Lately at work I've been focused on driving down the layout blocker-bug list, the bugs that we want fixed in Firefox 3/Gecko 1.9. These bugs are mostly regressions due to work done during the 1.9 cycle. At this point most of the bugs that are "obviously" mine, such as regressions from my text work, have been fixed, or have fixes waiting for review or landing, or depend on other such fixes. Now I'm picking off unowned layout blockers to work on. That unowned bug list is down to 46 bugs and falling quickly, which I think is very good news. The bad news is that some of those unowned bugs have been shunned for a reason...
One reason is that it seems in just the last couple of weeks, the usually-constant flow of obscure crashers and regressions detected by our demonic duo Martijn and Jesse has shrunk to almost nothing. Apparently they're still alive and working, so maybe this means we're over the hump? I hope so!
As regular readers will know, I've also been spending time looking for new office space to accommodate our growing team. This has been frustrating. We've expanded our search to Newmarket and have a couple of promising opportunities there. Hopefully I'll have good news to report soon.
Speaking of the team, here's what the other guys have been doing:
- Karl Tomlinson has accepted the challenge of getting MathML on its feet again for the Firefox 3 release, after a severe lack of maintenance. Good luck Karl!
- Chris Double has continued working on video. He has a patch which is almost ready to land (disabled!) on trunk.
- New guy Chris Pearce has been working on blocker bugs, mainly text and editor bugs so far.
- Even newer guy Matthew Gregan fixed a bad old Linux bug, worked on a crashtest harness, and is now working on layout bugs.
- Michael Ventnor is currently still studying (I think) but he's planning to join us in Auckland for a summer internship!
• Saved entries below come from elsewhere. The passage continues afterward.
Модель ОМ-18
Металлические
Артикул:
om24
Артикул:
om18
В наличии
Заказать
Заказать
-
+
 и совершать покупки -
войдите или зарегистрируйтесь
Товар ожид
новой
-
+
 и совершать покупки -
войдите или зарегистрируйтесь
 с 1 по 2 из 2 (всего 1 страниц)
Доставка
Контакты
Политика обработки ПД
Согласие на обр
He'll probably be working on GTK themes and Firefox front-end issues.
And we're still looking for more people!
A word about Chris's video work... The WHATWG video spec changed a lot --- actually, grew considerably --- over the last few months. We don't want to make developers' lives hard by shipping a half-baked implementation of that spec so it will probably be necessary to delay enabling video support until after Firefox 3. We'll see how it goes.
We're in a similar situation with offline apps. There is a WHATWG spec now and it's somewhat different to what we've implemented. We definitely aren't interested in pushing a sole agenda so we're working out what we can ship in Firefox 3 that's aligned with the WHATWG spec.
These are tough calls, but our commitment to Web standards trumps checking boxes in the Firefox 3 feature list.